Today's virus warning: Beware of "online game thieves" Stealing players' account passwords

Source: Internet
Author: User
Tags remote ftp server

Beware of "online game thieves" Stealing game player account passwords

Jiang min reminds you today (September 23) that: In today's virus, TrojanDownloader. VBS. Small. bo "Small dot" variants bo and Trojan/PSW

The. GamePass. yln "online game thieves" variant yln is worth noting.

Virus name: TrojanDownloader. VBS. Small. bo

Chinese name: "Xiao Bu Dian" variant bo

Virus length: 287 bytes

Virus Type: Trojan download

Hazard level:★

Affected Platforms: Win 9X/ME/NT/2000/XP/2003

TrojanDownloader. VBS. Small. bo the "Small dot" variant bo is one of the latest members of the "Small dot" Trojan downloader family and is written in VBScript language. The "Small dot" variant bo is usually embedded in a malicious webpage. If the user's computer does not install the corresponding vulnerability patch released by Microsoft, when a user uses a browser to access a malicious webpage with the "small dot" variant bo, the user will connect to the remote FTP server specified by the hacker in the background of the infected computer, download malicious programs and execute them automatically on infected computers. The downloaded malicious programs may include web game Trojan Horse, backdoor gray pigeon, and multi-function Trojan downloader, reducing the security level of infected computers and causing losses to users.

Virus name: Trojan/PSW. GamePass. yln

Chinese name: yln, the "Online Game thief" variant

Virus length: 10240 bytes

Virus Type: Trojan

Hazard level:★★

Affected Platforms: Win 9X/ME/NT/2000/XP/2003

Trojan/PSW. GamePass. yln the yln variant "online game thief" is one of the newest members of the "online game thief" Trojan family. It is written in C and shelled. After the yln variant of "online game thief" is run, it copies itself to the specified directory of the infected computer. Self-injection is carried to the zookeeper er.exe process in the infected computer system to hide itself and prevent it from being killed. Modify the Registry to enable automatic startup of Trojans. Secretly monitors the title of a window opened by a user in the background, and steals information about gamers, such as the game account, game password, repository password, role level, and computer name of online game players, the stolen confidential information is sent to the remote server specified by the hacker in the background, causing loss of the player's game account, equipment, items, money, etc., causing great losses to the game players.

According to rising global anti-virus monitoring network, a virus is worth noting today: "Agent Trojan variant YQO (Trojan. Win32.Agent. yqo. The virus will automatically send a message named "IMG -????. Zip "(???? Is four random numbers), the user will be poisoned after the operation.

Popular Viruses today:

"Agent Trojan variant YQO (Trojan. Win32.Agent. yqo)" virus: vigilance★★★☆Worms spread through MSN, depending on the system: WIN 9X/NT/2000/XP.

This virus will automatically send "zhe shi wo de luozhao: o qing bu yao fa gei bieren!" via MSN !!." , "Yi zhang wo gen wo pengyou zui hao de zhaopian: s !!." "Here are my private pictures for you (my private photo for you)" and other tempting information will then try to send a message named "IMG -????. Zip "(???? Contains four random numbers, for example, img-0356.zipw.img-1574.zipw.img-1715.zipw.img-3606.zip. The user will be poisoned after receiving the operation. In addition to spamming MSN messages, the virus also tries to connect to the IRC server "www. vnc ***. com" to allow hackers to remotely control the computer infected with the virus.

Related Article

Contact Us

The content source of this page is from Internet, which doesn't represent Alibaba Cloud's opinion; products and services mentioned on that page don't have any relationship with Alibaba Cloud. If the content of the page makes you feel confusing, please write us an email, we will handle the problem within 5 days after receiving your email.

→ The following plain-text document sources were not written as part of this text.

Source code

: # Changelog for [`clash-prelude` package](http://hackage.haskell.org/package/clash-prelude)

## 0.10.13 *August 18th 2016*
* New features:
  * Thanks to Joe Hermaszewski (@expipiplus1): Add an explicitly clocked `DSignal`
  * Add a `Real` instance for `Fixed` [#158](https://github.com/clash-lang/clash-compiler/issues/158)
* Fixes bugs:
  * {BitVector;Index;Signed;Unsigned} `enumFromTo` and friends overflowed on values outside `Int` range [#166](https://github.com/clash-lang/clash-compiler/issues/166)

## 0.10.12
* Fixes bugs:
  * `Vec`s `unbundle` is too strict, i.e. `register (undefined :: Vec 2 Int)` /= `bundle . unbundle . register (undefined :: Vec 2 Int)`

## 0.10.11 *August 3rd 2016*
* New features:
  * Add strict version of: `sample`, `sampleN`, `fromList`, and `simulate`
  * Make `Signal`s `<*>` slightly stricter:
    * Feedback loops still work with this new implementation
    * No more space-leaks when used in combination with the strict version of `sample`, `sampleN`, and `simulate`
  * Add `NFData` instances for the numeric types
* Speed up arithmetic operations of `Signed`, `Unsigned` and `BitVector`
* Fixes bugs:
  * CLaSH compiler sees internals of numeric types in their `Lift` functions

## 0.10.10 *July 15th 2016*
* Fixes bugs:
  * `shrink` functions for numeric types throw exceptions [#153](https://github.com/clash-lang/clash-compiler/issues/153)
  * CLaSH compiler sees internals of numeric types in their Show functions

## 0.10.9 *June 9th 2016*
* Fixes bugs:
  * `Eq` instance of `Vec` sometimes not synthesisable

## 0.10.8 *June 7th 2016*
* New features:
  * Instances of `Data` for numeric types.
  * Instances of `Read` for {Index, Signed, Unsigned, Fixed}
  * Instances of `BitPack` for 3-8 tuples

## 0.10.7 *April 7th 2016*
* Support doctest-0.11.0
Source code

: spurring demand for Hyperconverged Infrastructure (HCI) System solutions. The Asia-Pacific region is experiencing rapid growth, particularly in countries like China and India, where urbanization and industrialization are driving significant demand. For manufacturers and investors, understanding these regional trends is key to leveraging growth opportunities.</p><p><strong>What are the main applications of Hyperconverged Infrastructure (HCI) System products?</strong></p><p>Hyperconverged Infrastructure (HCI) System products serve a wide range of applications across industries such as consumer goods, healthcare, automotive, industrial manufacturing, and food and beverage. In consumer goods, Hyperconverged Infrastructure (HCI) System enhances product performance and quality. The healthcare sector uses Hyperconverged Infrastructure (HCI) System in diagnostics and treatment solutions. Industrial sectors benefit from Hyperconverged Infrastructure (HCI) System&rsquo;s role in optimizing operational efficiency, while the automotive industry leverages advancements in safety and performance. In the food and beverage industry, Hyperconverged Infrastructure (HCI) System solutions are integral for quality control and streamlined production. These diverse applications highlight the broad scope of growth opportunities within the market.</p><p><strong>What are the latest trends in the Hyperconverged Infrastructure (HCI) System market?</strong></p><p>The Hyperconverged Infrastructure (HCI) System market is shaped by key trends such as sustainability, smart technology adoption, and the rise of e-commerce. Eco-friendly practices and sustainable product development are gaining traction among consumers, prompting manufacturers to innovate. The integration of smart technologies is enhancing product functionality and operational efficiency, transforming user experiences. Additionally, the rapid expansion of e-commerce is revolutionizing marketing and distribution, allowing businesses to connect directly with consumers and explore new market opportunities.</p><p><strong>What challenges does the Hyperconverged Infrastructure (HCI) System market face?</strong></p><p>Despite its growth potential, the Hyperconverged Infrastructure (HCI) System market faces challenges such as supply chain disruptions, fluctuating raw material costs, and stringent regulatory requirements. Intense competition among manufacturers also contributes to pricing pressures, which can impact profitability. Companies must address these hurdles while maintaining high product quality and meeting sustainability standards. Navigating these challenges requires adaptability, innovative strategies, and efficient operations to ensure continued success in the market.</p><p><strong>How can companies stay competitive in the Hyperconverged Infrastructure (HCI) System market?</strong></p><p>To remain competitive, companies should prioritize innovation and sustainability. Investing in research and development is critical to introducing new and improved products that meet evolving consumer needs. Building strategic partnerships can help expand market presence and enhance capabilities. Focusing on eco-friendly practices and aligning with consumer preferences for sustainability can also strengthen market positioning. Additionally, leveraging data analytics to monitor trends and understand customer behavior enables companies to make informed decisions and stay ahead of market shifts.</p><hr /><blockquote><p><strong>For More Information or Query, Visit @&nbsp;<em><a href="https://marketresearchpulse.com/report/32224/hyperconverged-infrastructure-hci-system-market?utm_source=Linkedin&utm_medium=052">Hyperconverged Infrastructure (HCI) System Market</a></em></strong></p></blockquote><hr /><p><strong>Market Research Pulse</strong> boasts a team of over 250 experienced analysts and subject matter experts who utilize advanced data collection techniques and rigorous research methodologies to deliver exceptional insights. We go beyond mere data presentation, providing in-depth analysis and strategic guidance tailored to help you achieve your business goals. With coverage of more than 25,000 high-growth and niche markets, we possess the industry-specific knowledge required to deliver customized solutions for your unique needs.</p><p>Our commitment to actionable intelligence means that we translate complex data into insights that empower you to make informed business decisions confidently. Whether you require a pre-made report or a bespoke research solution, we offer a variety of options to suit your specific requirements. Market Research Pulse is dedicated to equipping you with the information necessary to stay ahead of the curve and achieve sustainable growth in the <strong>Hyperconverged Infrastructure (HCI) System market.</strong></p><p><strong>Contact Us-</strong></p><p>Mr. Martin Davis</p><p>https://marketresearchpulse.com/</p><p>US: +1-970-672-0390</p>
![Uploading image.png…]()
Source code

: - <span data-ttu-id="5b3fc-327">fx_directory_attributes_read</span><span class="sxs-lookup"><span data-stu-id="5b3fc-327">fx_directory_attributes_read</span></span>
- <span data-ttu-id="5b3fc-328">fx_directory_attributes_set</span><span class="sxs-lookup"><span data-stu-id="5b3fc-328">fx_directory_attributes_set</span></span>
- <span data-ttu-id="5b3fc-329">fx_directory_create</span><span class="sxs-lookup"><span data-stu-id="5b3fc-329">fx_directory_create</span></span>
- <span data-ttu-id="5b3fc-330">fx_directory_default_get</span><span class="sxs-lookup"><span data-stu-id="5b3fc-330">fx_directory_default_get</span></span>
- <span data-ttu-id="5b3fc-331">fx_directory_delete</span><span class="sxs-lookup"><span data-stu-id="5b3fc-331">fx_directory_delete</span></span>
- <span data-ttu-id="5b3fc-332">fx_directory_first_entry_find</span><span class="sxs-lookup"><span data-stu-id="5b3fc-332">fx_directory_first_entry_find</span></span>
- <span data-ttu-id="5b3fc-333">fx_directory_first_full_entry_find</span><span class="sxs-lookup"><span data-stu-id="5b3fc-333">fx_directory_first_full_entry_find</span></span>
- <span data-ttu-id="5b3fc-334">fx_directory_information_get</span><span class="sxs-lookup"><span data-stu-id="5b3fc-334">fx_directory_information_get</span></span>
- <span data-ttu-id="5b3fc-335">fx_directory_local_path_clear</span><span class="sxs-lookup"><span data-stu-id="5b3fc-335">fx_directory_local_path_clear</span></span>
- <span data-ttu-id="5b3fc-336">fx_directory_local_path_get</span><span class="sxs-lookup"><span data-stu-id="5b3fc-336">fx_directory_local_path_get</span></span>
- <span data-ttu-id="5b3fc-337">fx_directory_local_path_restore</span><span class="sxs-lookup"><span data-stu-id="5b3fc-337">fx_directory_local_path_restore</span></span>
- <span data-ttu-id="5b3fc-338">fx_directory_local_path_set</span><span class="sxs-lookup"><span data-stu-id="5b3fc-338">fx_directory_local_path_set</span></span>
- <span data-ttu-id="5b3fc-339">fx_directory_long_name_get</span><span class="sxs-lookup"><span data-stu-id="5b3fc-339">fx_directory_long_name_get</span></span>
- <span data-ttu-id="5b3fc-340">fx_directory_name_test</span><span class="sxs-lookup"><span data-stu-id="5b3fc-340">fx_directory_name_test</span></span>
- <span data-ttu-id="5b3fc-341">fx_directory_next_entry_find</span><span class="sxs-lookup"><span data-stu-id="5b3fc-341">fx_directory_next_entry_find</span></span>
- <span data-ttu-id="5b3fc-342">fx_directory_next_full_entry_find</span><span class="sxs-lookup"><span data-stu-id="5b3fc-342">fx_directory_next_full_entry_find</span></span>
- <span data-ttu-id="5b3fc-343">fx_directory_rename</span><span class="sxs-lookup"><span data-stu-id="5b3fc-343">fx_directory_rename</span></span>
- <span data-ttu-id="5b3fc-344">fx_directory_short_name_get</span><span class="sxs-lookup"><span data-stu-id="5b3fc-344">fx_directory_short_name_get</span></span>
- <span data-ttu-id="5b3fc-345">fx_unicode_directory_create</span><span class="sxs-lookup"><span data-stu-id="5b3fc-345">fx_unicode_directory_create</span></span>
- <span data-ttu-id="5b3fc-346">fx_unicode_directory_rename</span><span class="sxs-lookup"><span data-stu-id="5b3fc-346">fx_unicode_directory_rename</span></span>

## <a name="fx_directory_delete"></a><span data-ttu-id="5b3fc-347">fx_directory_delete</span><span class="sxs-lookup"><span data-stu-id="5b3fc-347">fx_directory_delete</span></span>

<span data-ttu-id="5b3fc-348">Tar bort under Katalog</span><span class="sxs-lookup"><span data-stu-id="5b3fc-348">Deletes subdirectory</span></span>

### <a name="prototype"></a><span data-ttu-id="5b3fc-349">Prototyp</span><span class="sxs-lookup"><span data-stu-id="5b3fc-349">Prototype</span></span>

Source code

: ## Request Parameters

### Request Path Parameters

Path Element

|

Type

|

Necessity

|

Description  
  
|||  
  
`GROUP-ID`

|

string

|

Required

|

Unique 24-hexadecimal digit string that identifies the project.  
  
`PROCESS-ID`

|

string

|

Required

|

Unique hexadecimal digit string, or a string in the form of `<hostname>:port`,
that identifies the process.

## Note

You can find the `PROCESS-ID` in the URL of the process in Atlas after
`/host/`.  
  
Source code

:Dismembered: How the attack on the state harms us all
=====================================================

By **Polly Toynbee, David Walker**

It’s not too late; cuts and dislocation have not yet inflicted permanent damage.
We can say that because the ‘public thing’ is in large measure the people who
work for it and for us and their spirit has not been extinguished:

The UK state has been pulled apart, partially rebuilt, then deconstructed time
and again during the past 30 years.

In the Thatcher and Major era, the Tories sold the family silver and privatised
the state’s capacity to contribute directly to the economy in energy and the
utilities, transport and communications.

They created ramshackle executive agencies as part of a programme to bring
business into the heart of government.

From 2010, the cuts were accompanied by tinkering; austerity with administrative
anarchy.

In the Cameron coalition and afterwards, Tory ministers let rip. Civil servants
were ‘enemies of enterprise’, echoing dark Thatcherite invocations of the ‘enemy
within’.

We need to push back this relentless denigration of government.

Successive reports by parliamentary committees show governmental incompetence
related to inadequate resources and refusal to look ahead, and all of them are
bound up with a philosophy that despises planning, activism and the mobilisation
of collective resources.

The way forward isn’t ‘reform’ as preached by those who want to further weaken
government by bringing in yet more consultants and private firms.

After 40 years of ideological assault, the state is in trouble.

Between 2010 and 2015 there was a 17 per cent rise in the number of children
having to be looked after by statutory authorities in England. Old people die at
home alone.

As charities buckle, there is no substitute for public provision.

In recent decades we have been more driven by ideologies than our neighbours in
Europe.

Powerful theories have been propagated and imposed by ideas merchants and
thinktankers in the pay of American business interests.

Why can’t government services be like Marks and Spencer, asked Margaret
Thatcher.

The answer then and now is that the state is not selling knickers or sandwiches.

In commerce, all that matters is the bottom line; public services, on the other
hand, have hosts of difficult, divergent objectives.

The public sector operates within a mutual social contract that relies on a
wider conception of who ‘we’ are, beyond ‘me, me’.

If you find any instances of plagiarism from the community, please send an email to: info-contact@alibabacloud.com and provide relevant evidence. A staff member will contact you within 5 working days.

A Free Trial That Lets You Build Big!

Start building with 50+ products and up to 12 months usage for Elastic Compute Service

  • Sales Support

    1 on 1 presale consultation

  • After-Sales Support

    24/7 Technical Support 6 Free Tickets per Quarter Faster Response

  • Alibaba Cloud offers highly flexible support services tailored to meet your exact needs.